Before we jump into the demo, here are a couple new terms which one needs to learn to use row-level security.

Security Predicate:

This is not a new object but an inline table value function (inline TVF) which contains the logic for filtering the rows.

Security Policy:

This is a new object which can be CREATEed ALTERed and DROPed. You can imagine this as a container of predicates which can be applied to tables. One policy can contain security predicate for many tables. A policy can be in an ON or OFF state.

USE master
GO
IF DB_ID('RLSDemo') IS NOT NULL
BEGIN
ALTER DATABASE RLSDemo SET SINGLE_USER WITH ROLLBACK IMMEDIATE;
DROP DATABASE RLSDemo
END
GO
CREATE DATABASE RLSDemo
GO
USE RLSDemo
CREATE USER Employee1 WITHOUT LOGIN;
CREATE USER Employee2 WITHOUT LOGIN;
CREATE TABLE Salary ( EmployeeId INT IDENTITY(1, 1) NOT NULL
PRIMARY KEY CLUSTERED ,
EmployeeName varchar(50) NOT NULL ,
Salary decimal(10, 4)
)
GO
SET NOCOUNT ON
GO
INSERT INTO [Salary] ( EmployeeName, Salary ) VALUES
('Employee1', 900), ('Employee2', 1500)
GO

Step 2: Create schema which contains objects related to row-level security.

CREATE SCHEMA [RLS]
GO
CREATE FUNCTION RLS.fn_CanSeeSalary ( @UserName AS sysname )
RETURNS TABLE WITH SCHEMABINDING
AS
RETURN( SELECT 1 AS 'CanSeeSalary' WHERE @UserName = USER_NAME())
GO
GRANT SELECT ON Salary TO PUBLIC
GO
USE RLSDemo
GO
CREATE SECURITY POLICY Security_Policy
ADD FILTER PREDICATE RLS.fn_CanSeeSalary(EmployeeName) ON
dbo.Salary WITH (STATE = ON

Step 3: Let’s do the testing.

EXECUTE ('SELECT * FROM Salary') AS USER = 'Employee1'
EXECUTE ('SELECT * FROM Salary') AS USER = 'Employee2'

As shown below, both employees can see their own data even if there is no filter applied in the query.

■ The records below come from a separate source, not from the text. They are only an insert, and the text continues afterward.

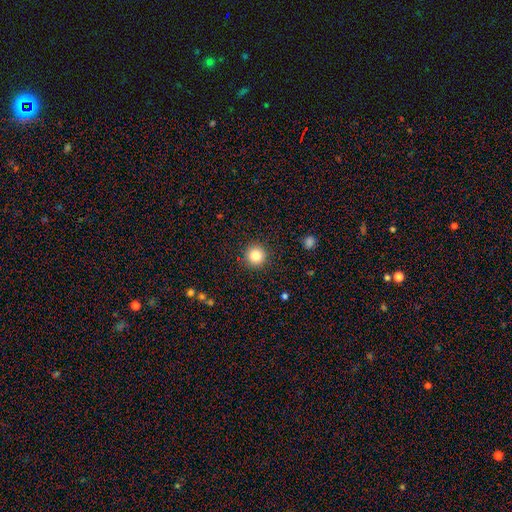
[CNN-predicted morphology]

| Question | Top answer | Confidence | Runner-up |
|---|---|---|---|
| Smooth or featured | smooth | 83% | star or artifact (11%) |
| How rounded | round | 96% | in between (3%) |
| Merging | none | 92% | minor disturbance (5%) |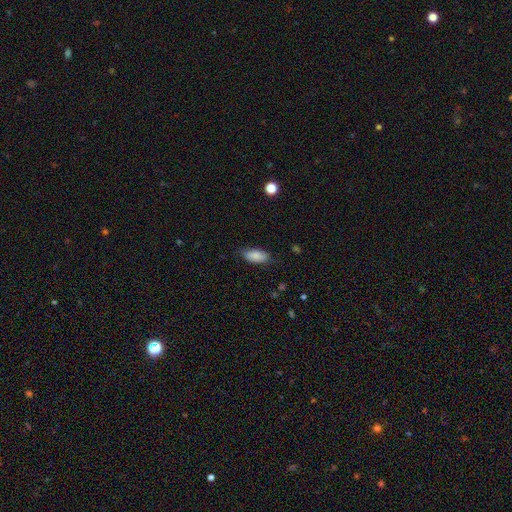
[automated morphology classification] A smooth galaxy with no disk features (86%) that is in between round and cigar-shaped (86%).

Vote fractions:
- Smooth or featured? smooth: 86% / featured or disk: 7% / star or artifact: 7%
- How rounded? in between: 86% / cigar-shaped: 12% / round: 2%
- Merging? none: 78% / minor disturbance: 18% / major disturbance: 3% / merger: 1%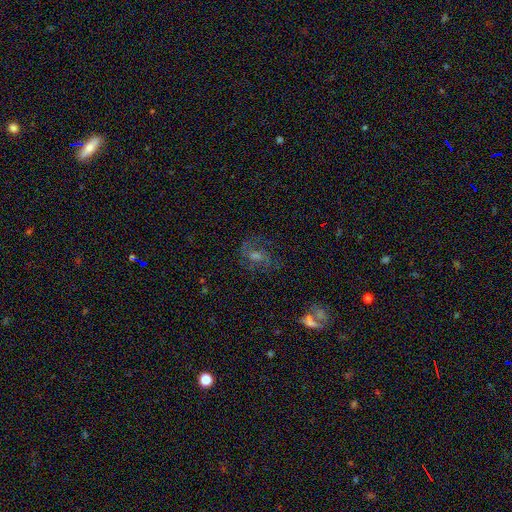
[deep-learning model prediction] smooth_or_featured: featured or disk (p=0.55) [alt: star or artifact p=0.24]
disk_edge_on: no (p=0.96) [alt: yes p=0.04]
bar: weak (p=0.44) [alt: no p=0.43]
has_spiral_arms: yes (p=0.82) [alt: no p=0.18]
bulge_size: moderate (p=0.47) [alt: small p=0.32]
merging: none (p=0.65) [alt: minor disturbance p=0.17]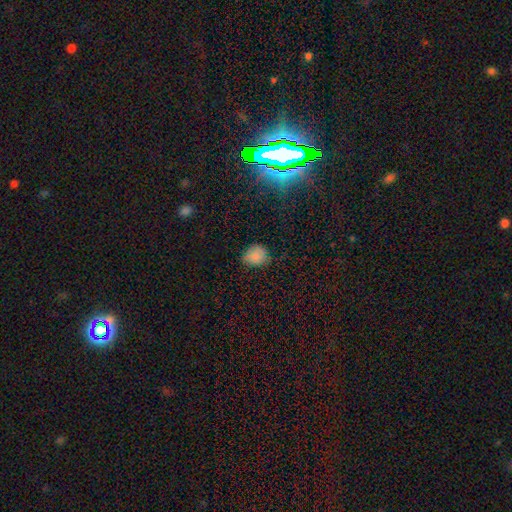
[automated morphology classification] Smooth or featured? smooth (80%)
How rounded? round (64%)
Merging? none (70%)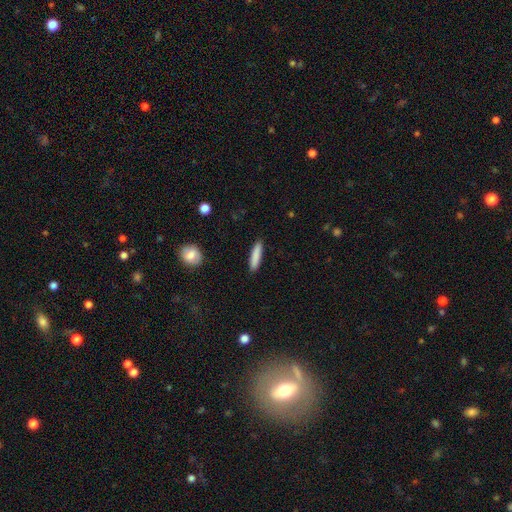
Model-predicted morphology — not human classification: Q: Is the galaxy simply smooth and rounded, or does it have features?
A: smooth — 86%.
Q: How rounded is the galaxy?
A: cigar-shaped — 84%.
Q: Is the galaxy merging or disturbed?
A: none — 90%.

This is a very basic implementation based on a single requirement. The Security Predicate can be made more complex.

Whenever there is a discussion of implementation, one of the questions which might come up would be, “Is there any performance overhead due to this?” The simple answer is, it depends on the predicate defined.

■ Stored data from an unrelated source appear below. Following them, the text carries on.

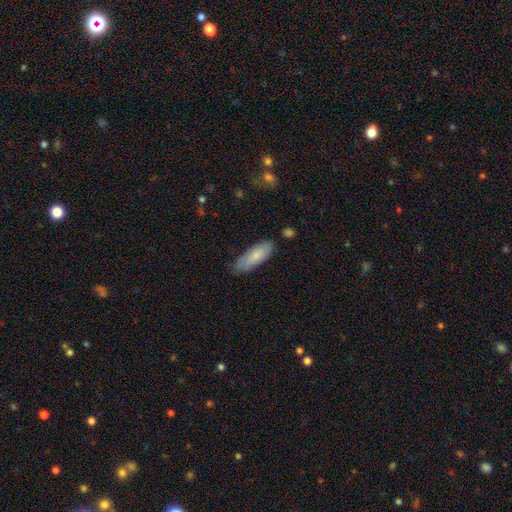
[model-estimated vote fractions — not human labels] smooth_or_featured: smooth (p=0.78) [alt: featured or disk p=0.16]
how_rounded: in between (p=0.60) [alt: cigar-shaped p=0.38]
merging: none (p=0.75) [alt: minor disturbance p=0.20]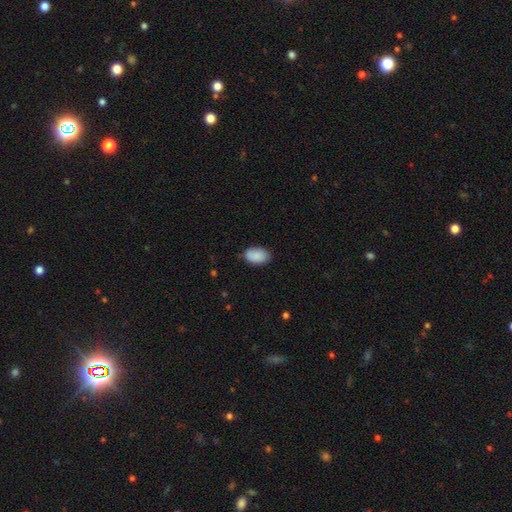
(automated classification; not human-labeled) Morphology: type=smooth (87%); roundness=in between (92%); merging=none (79%).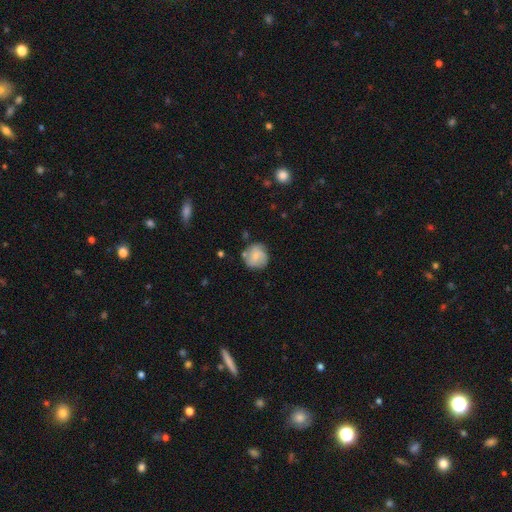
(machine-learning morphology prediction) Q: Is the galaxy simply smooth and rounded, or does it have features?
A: smooth — 59%.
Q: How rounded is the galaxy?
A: round — 87%.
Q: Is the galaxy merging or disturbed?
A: none — 69%.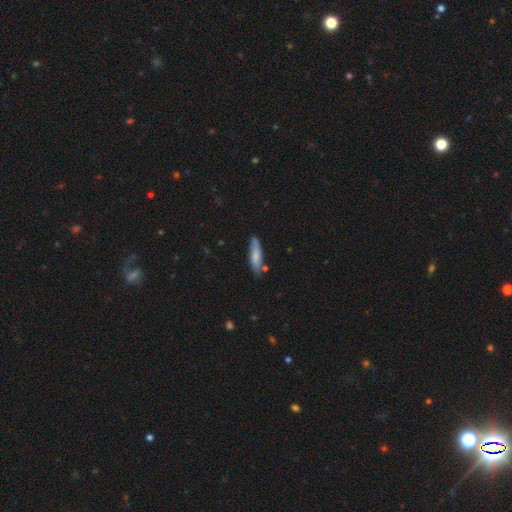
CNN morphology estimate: The model was most divided on "how rounded": cigar-shaped: 71%, in between: 28%, round: 2%. More confident: merging — none (71%); smooth or featured — smooth (69%).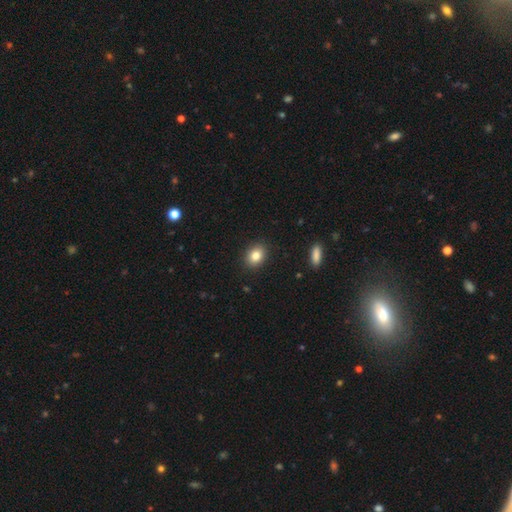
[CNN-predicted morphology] smooth-or-featured: smooth: 83% | star or artifact: 9% | featured or disk: 7%
  how-rounded: in between: 64% | round: 35% | cigar-shaped: 1%
  merging: none: 89% | minor disturbance: 8% | major disturbance: 2% | merger: 1%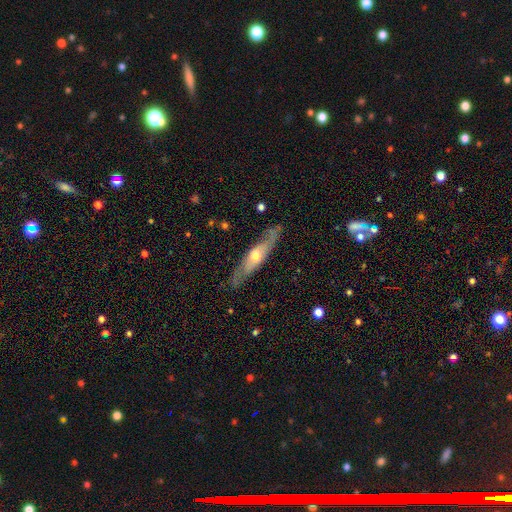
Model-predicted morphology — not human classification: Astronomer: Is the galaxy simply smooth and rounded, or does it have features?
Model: featured or disk — 63%.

In SQL Server Management Studio, we can see the predicate under “Security” available in each database.

Here are few new DMVs which can help in looking at security policies and security predicates.

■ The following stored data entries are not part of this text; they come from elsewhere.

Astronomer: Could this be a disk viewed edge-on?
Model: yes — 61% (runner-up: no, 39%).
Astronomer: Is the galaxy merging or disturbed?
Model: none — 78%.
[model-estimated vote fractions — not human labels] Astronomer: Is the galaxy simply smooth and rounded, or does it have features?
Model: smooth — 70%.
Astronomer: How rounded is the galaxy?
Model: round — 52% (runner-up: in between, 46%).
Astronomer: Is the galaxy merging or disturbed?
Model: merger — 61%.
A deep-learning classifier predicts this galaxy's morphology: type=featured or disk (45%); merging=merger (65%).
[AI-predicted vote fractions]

SELECT * FROM sys.security_policies
GO
SELECT * FROM sys.security_predicates
GO

In summary, row-level security would take care of custom filtering in the form of a user-defined table-valued function, implementing it on the object for everyone. We can add more predicate in the security policy and apply a filter on multiple tables. Since we can turn the policy ON and OFF, it makes it easy to manage all filters at the same time.